The Right Way To Fight Terrorism
After having read about the West’s completely divergent ways of responding to terrorism, one may now wonder what the proper method is. Believe it or not, it’s actually the way that ISIL is being dealt with in Libya that represents the right way to handle the situation, although the West’s response is extremely hypocritical since this proper method isn’t being applied in Syria, which actually has better and more stable grounds for its application (as was seen above). To avoid any confusion, here are the characteristics that make the current (key word) Libyan approach the right one:
* Respect for the will and decisions of the democratically elected government
* Eagerness to assist as requested in preventing external elements from aggravating the situation
* Belief that empowerment of the national armed forces is the most effective front line solution
Be that as it may, the West’s attitude to Libya’s War on ISIL may very well change (and rapidly at that), but as it stands, it represents the most effective and legal way to handling terrorism all across the world. The question is, why doesn’t the West behave this way towards Syria?
The ‘Anti-ISIL’ Masquerade
Objectively speaking, there’s nothing that prevents the West from confronting terrorism in Syria according to the same legal and effective guidelines that it’s currently (key word) practicing in Libya. If it was serious about combating ISIL, it could follow the SAA’s recommendations, since it already has an over four-year-long track record in directly fighting terrorists. The weapons sanctions imposed on the popular and democratically elected Syrian government can be immediately lifted, and Turkey and Jordan, which are definitely threatened by ISIL, could step up their border control and make sure no terrorists or weapons pass through to Syria. The so-called ‘anti-ISIL’ coalition could halt its unilateral and uncoordinated strikes in Syria and await further instructions from Damascus, but none of these simple and logical steps are being taken.
The reason that the ‘anti-ISIL’ coalition isn’t doing any of these things is because it’s actually a regime change coalition (RCC) disguised in misleading and convenient ‘anti-terror’ rhetoric. None of its members want to see ISIL completely destroyed right now, otherwise they’d assist the SAA in making that happen and wouldn’t’ have provided (at the very least) the situational and early material assistance that made the group’s creation possible. Instead, the aim of their bombings is to destabilize Syria even further and provoke the SAA into firing on the RCC aircraft, which would then create the pretext for an all-out regime change bombing campaign modeled off of the 2011 War in Libya.

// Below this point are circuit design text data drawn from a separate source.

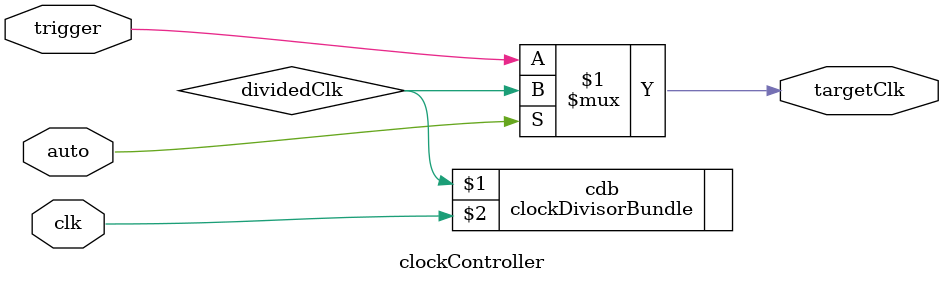
<source format=v>
`timescale 1ns / 1ps


module clockController(
    output targetClk,
    input clk,
    input trigger,
    input auto
);
wire dividedClk;
clockDivisorBundle #(18) cdb(dividedClk, clk);
assign targetClk = auto ? dividedClk : trigger;
endmodule

</source>
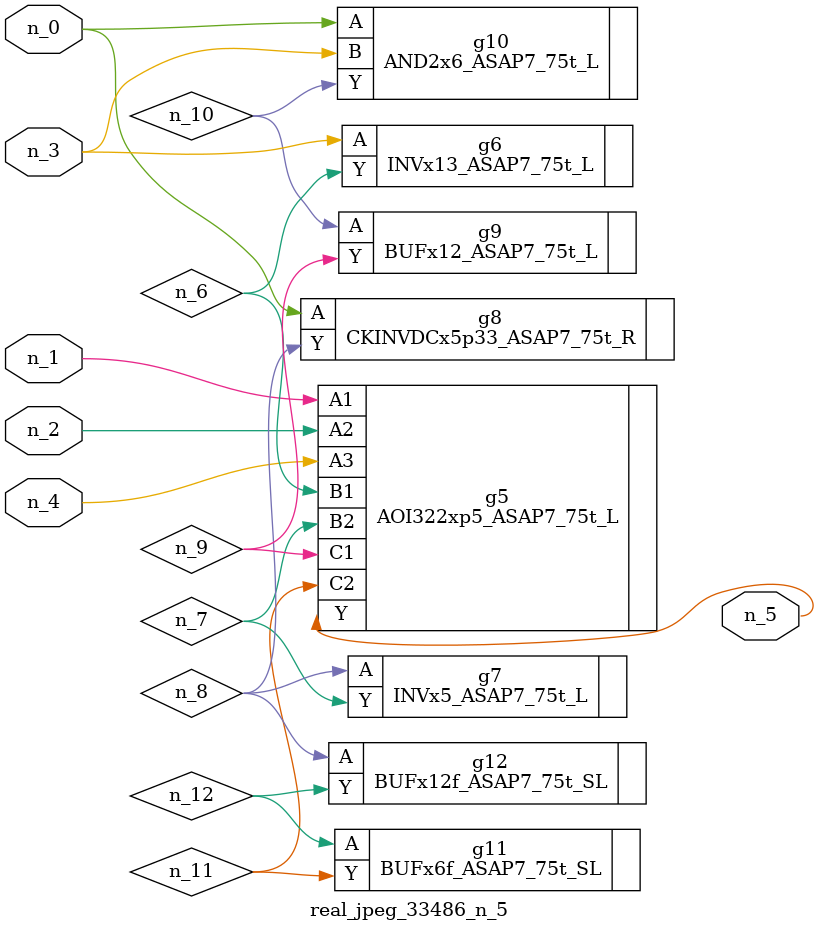
<source format=v>
module real_jpeg_33486_n_5 (n_4, n_0, n_1, n_2, n_3, n_5);

input n_4;
input n_0;
input n_1;
input n_2;
input n_3;

output n_5;

wire n_12;
wire n_8;
wire n_11;
wire n_6;
wire n_7;
wire n_10;
wire n_9;

CKINVDCx5p33_ASAP7_75t_R g8 ( 
.A(n_0),
.Y(n_8)
);

AND2x6_ASAP7_75t_L g10 ( 
.A(n_0),
.B(n_3),
.Y(n_10)
);

AOI322xp5_ASAP7_75t_L g5 ( 
.A1(n_1),
.A2(n_2),
.A3(n_4),
.B1(n_6),
.B2(n_7),
.C1(n_9),
.C2(n_11),
.Y(n_5)
);

INVx13_ASAP7_75t_L g6 ( 
.A(n_3),
.Y(n_6)
);

INVx5_ASAP7_75t_L g7 ( 
.A(n_8),
.Y(n_7)
);

BUFx12f_ASAP7_75t_SL g12 ( 
.A(n_8),
.Y(n_12)
);

BUFx12_ASAP7_75t_L g9 ( 
.A(n_10),
.Y(n_9)
);

BUFx6f_ASAP7_75t_SL g11 ( 
.A(n_12),
.Y(n_11)
);


endmodule
</source>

As a perfect case in point, reports are now circulating that the foreign-supported ‘moderate opposition’ in Syria (a myth if there ever was one!) will be able to call in RCC airstrikes against ISIL. While they may try to get some external assistance in eliminating their extremist rivals, what’s more likely is that they’ll eventually call for strikes in heavily populated and civilian areas or even directly against the SAA, all ostensibly to defeat ‘ISIL’. Should just one ‘mistake’ like this happen and the SAA rightfully respond to the aggression being unleashed against it and Syria’s citizens, then the RCC won’t hesitate to repeat their 2011 Libyan scenario in Syria (their intent all along) and officially transform the former pearl of the Mideast into its most impoverished and terror-stricken area.